Background

Cryo-SEM is an irreplaceable approach for investigating biological samples in a hydrated state [1–5], and it has been proven to be a powerful tool for studying the microstructure and surface morphology of algae and cells [6–11]. There are four main procedures for sample treatment in cryo-SEM, including cryo-fixation, freeze-fracture, freeze-etching, and sputter coating [12,13]. Cryo-fixation is a technique for rapidly freezing a sample to preserve its structure in a near-native state [14,15]. Typically, a liquid nitrogen bath at atmospheric pressure, liquid nitrogen slush, liquid nitrogen under high pressure (for high-pressure freezing), and liquid ethane and propane are employed as cryogenic substances [14–17]. Freeze-fracture is a technique that fractures the cryo-fixed sample in order to reveal its internal structure, typically by a cold knife or a cryo-ultramicrotome [18]. Freeze-etching is the process of getting the fractured surface etched by sublimation of ice, which reveals fine details of the sample's structure. Sputter coating in cryo-state is similar to the conventional sputter coating, except that the sample is maintained in a cryogenic state.

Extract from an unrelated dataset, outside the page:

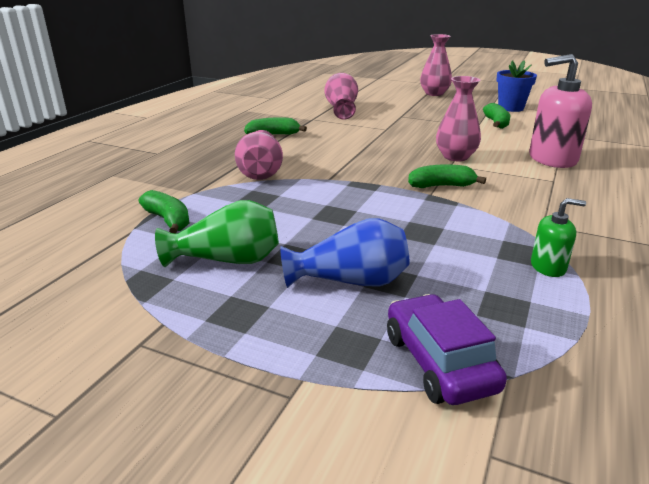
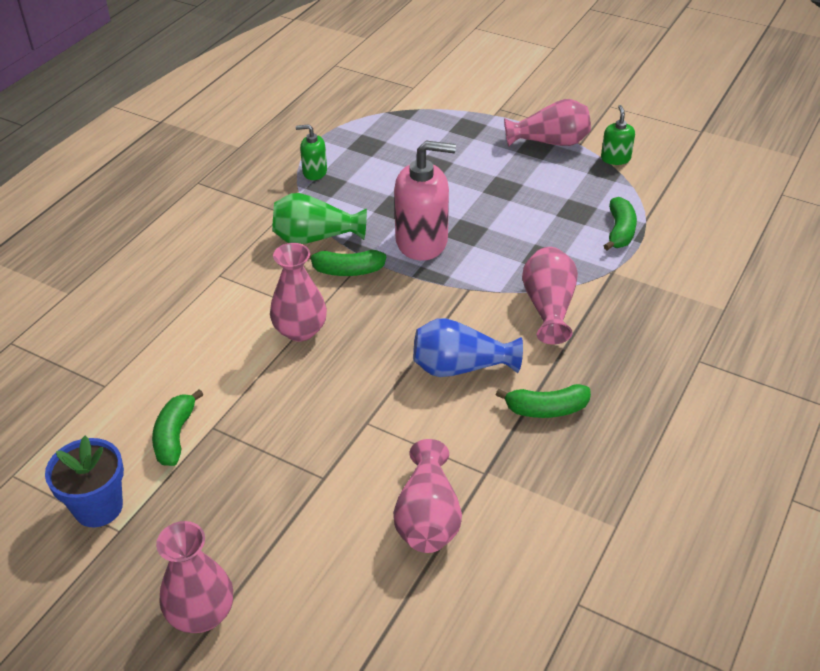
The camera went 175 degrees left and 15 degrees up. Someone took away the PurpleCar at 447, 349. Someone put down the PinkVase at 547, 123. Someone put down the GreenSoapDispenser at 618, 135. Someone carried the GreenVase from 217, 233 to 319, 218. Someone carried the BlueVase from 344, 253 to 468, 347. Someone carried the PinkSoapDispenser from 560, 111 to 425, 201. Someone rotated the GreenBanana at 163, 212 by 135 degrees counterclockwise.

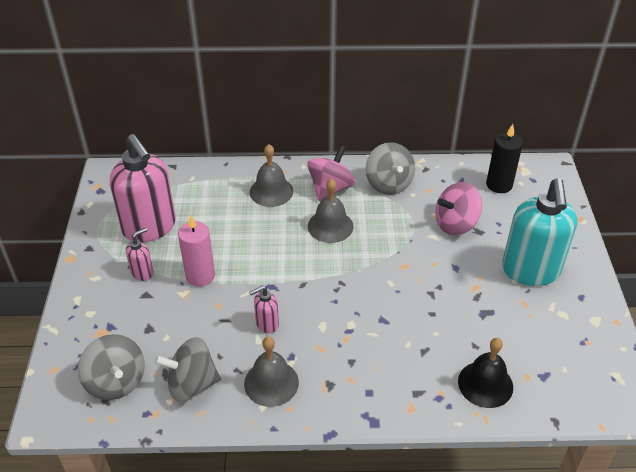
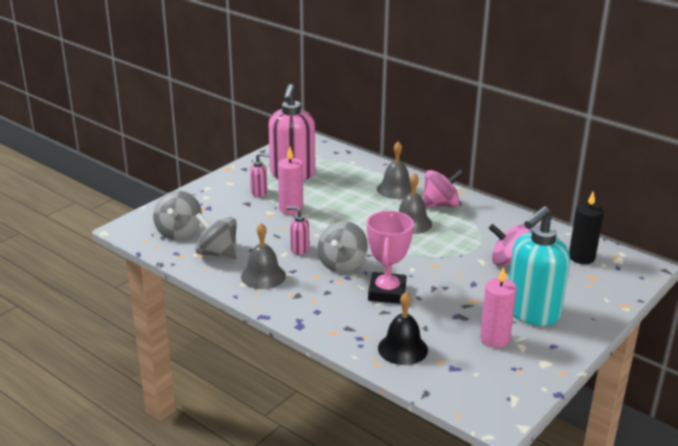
The camera went 40 degrees right and 15 degrees down. Someone put down the PinkTrophy at 390, 257. Someone put down the PinkCandle at 498, 307. Someone carried the GreySpinningTop from 390, 168 to 343, 247.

There are some valuable protocols that have been published regarding plant and animal tissues as well as other biomaterials [1–6,9,13]. Nevertheless, only a limited number of protocols are available for cryo-SEM of algae. Research articles regarding cryo-SEM investigation of algae samples usually include a brief description of the cryo-SEM experiments but do not provide much information about the detailed and visualized experimental procedures. Particularly, information such as how the sample is prepared and how it is freeze-fractured is crucial for obtaining fine details of the internal structures.

The technique of freeze-fracture has been widely used in a broad range of samples, such as fluid samples, hydrated polymers and microgels, and plant tissues [18–20]. In the freeze-fracture procedure, a cold knife in a cryogenic state is commonly employed as the cutting tool: a blade with a sharp edge that is positioned above the sample. It sweeps across the top of the sample in parallel with the sample holder. When it hits the sample, preferably a prominent part or a tip, the sample is then freeze-fractured [1]. During this process, a certain type of sample holder or a specific way to hold the sample is employed. Due to the diverse characteristics of hydrated samples, such as water content, viscosity, strength, shape, or amount, various ways for sample holding are required. Consequently, more and more sample holders or approaches for holding samples are being developed. For example, Mo et al. developed a sample stage (holder) for the freeze-fracture of liquid, semi-liquid, and viscous samples, including chlorella [21]. Nonetheless, reliable protocols with easy and flexible sample-holding approaches that are compatible with various types of samples are still needed.

In this protocol, we propose an easy and reliable approach to hold and support the sample by employing a piece of filter paper as the substrate. The advantage of filter paper lies in its ability to support a thin film of sample, enabling a cold knife to make a cut and produce a clean freeze-fractured surface. This method is versatile and applicable to a broad range of samples, including cyanobacterial cells, algal cells, and any kind of sample that can be adsorbed onto a filter paper. Along with detailed, step-by-step operations for cryo-SEM tests, the authors believe that this protocol will be helpful for researchers to commence the design and operation of their cryo-SEM experiments.